Roy W. Jernigan, 55, of 6431 Buena Vista Road told fire investigators with Columbus Fire & Emergency Medical Services on Thursday that his water heater was out and he was heating water in a gas fish cooker in the bathroom around 7:30 p.m. to take a bath, said Sgt. Kevin Nixon.

“He walked out of the bathroom to the other side of the house,” Nixon said. “When he came back through, the fire had started somewhere in the bathroom. He got his dogs and got out. He had flash burns to his face.”

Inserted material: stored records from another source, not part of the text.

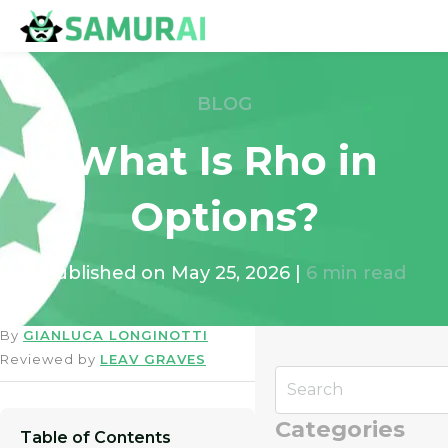
BLOG
What Is Rho in
Options?
Published on
May 25, 2026
|
6
min read
By
GIANLUCA LONGINOTTI
Reviewed by
LEAV GRAVES
Categories
Table of Contents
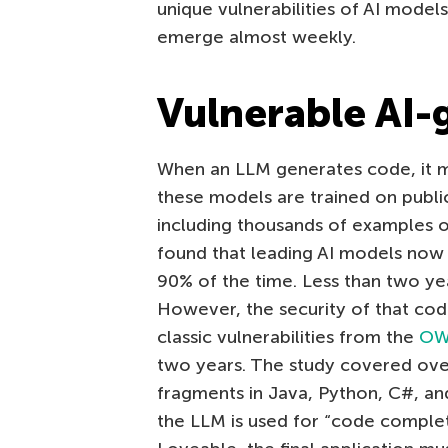
unique vulnerabilities of AI models
emerge almost weekly.
Vulnerable AI-
When an LLM generates code, it may
these models are trained on public
including thousands of examples 
found that leading AI models now
90% of the time. Less than two yea
However, the security of that cod
classic vulnerabilities from the
OWA
two years. The study covered ov
fragments in Java, Python, C#, an
the LLM is used for “code completi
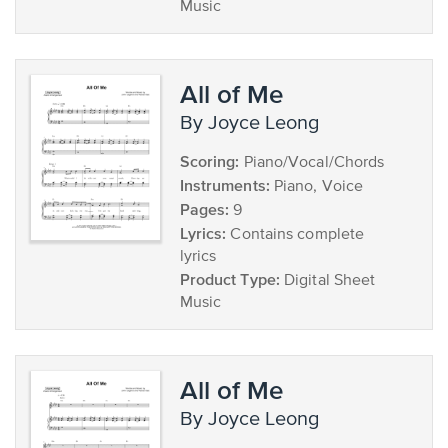
Music
All of Me
by Joyce Leong
Scoring:
Piano/Vocal/Chords
Instruments:
Piano, Voice
Pages:
9
Lyrics:
Contains complete
lyrics
Product Type:
Digital Sheet
Music
All of Me
by Joyce Leong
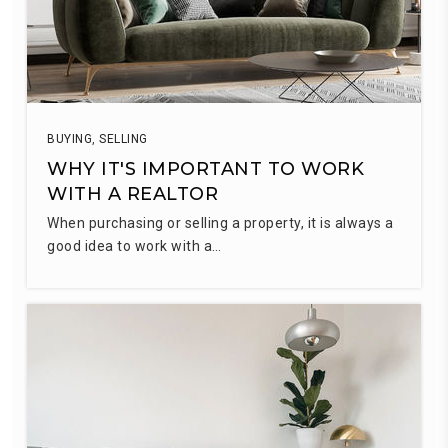
BUYING
,
SELLING
WHY IT'S IMPORTANT TO WORK
WITH A REALTOR
When purchasing or selling a property, it is always a
good idea to work with a…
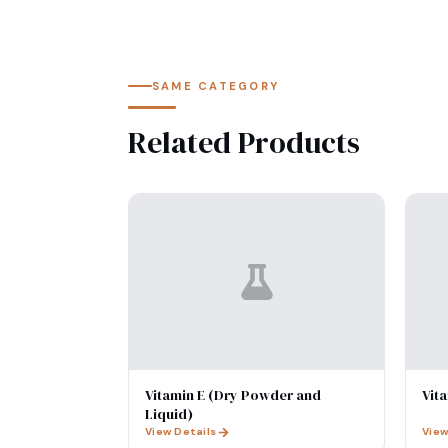
SAME CATEGORY
Related Products
Vitamin E (Dry Powder and
Vit
Liquid)
View Details
View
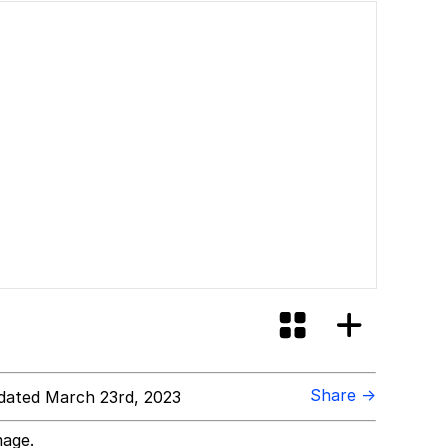
Share →
ated March 23rd, 2023
mage.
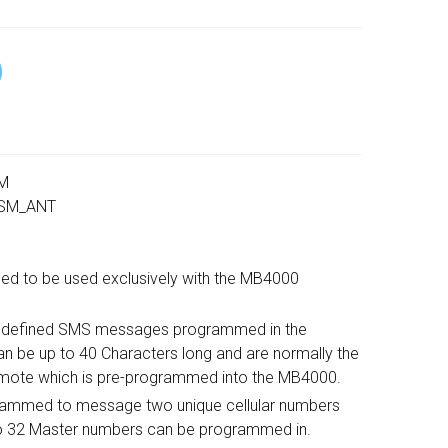
SM
 GSM_ANT
ed to be used exclusively with the MB4000
re defined SMS messages programmed in the
 be up to 40 Characters long and are normally the
mote which is pre-programmed into the MB4000.
ammed to message two unique cellular numbers
o 32 Master numbers can be programmed in.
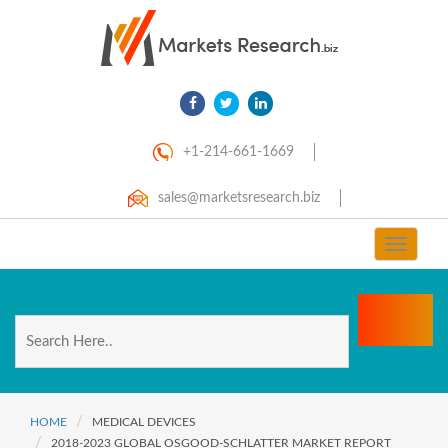
+1-214-661-1669
sales@marketsresearch.biz
Toggle
navigat
HOME
MEDICAL DEVICES
2018-2023 GLOBAL OSGOOD-SCHLATTER MARKET REPORT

Jernigan said he worked at The Medical Center. He told investigators he had no insurance on the house, but that he did have somewhere to stay.

Nixon said the fire, which destroyed everything in the old frame house, is being labeled as accidental, a result of “careless use of a cooking appliance.”

Firefighters had a difficult time finding the house after receiving an initial report that it was a grass fire, said Chief Fire Marshal Thomas Streeter. There was no address marker to the house.

They had an even more difficult time getting water to the fire because the house was some 250 feet off Buena Vista Road down a narrow one-lane dirt driveway. Fire trucks had to park in an adjacent lot and pump water from trucks through hoses extended across a chain-length fence. By the time the trucks arrived, the house was engulfed and Jernigan had left, Nixon said.

The fire was too far from a fire plug, so firefighters used about 1,000 gallons of water hauled in by truck to put out the fire. Firefighters also had trouble seeing because of the darkness and difficulty maneuvering because of the rough surrounding terrain, Streeter said. They had to search the ruins to make sure no one was in the house. A fire truck and crew stayed through the night to keep an eye on the smouldering ruins and left about 10:15 a.m. Thursday.

Investigator Phillip Nolin said damage is estimated at $50,000 to the house and $10,000 to the contents.

Neighbors reported hearing several explosions or loud pops, investigators said. Jernigan went to a neighbor’s house and the neighbor called 911.